Birleştirilen veya ilga edilen mahalle isimlerinden de bahsediliyor. Mesela, Numan Ece Camii ve Ece Mahallesi buharlaşmış.

Tarihi belgeleri gördüğümüzde eski yer isimlerinin değiştirilmesinin pek doğru olmadığı aşikâr. 
Bu sıralar isim değiştirme moda oldu.
Yıllar önce Çereşenin anlamı olmadığı düşünülerek iyi niyetle İstiklal Marşı şairimizin adı olan “Mehmet Akif Ersoy Meydanı” konmuştu. Bugün için eski adının iadesini tarihsel gerçeklik bakımından isabetli ve doğrudur. 

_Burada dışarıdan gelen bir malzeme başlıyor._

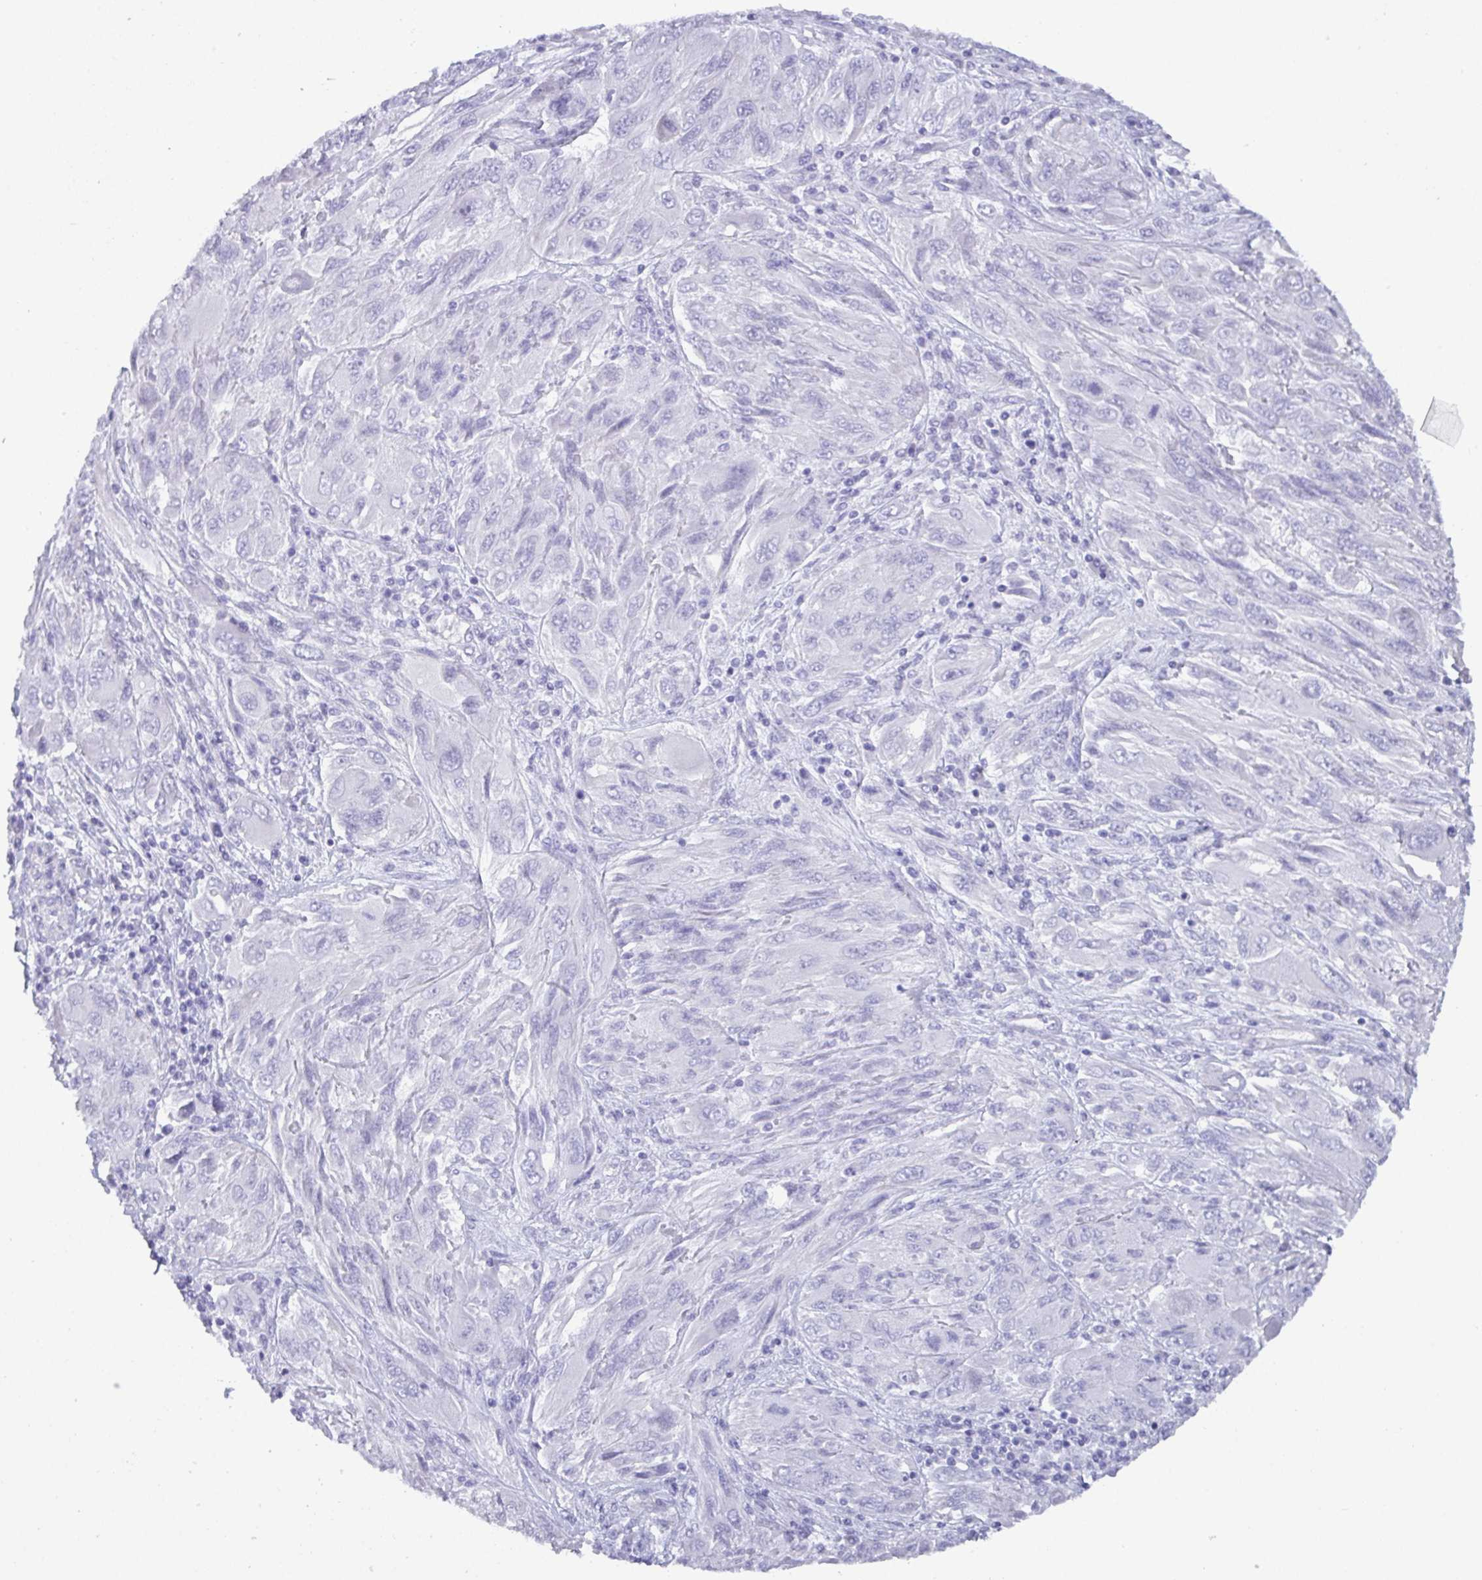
{"staining": {"intensity": "negative", "quantity": "none", "location": "none"}, "tissue": "melanoma", "cell_type": "Tumor cells", "image_type": "cancer", "snomed": [{"axis": "morphology", "description": "Malignant melanoma, NOS"}, {"axis": "topography", "description": "Skin"}], "caption": "An image of malignant melanoma stained for a protein exhibits no brown staining in tumor cells.", "gene": "C4orf33", "patient": {"sex": "female", "age": 91}}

Ama Orta Asya'dan Anadolu'ya gelen alperenlerden biri olan, 1200’lü yıllarda Balkanları ve Anadolu’yu gezerek Ahilik teşkilatının kurulması ve yayılmasında önemli rol oynayan dürüstlük abidesi bir şahsiyet olan Ahi Evran’ın adının Sanayi Sitesinden silinmesini de isabetsiz ve yanlış buluyorum. 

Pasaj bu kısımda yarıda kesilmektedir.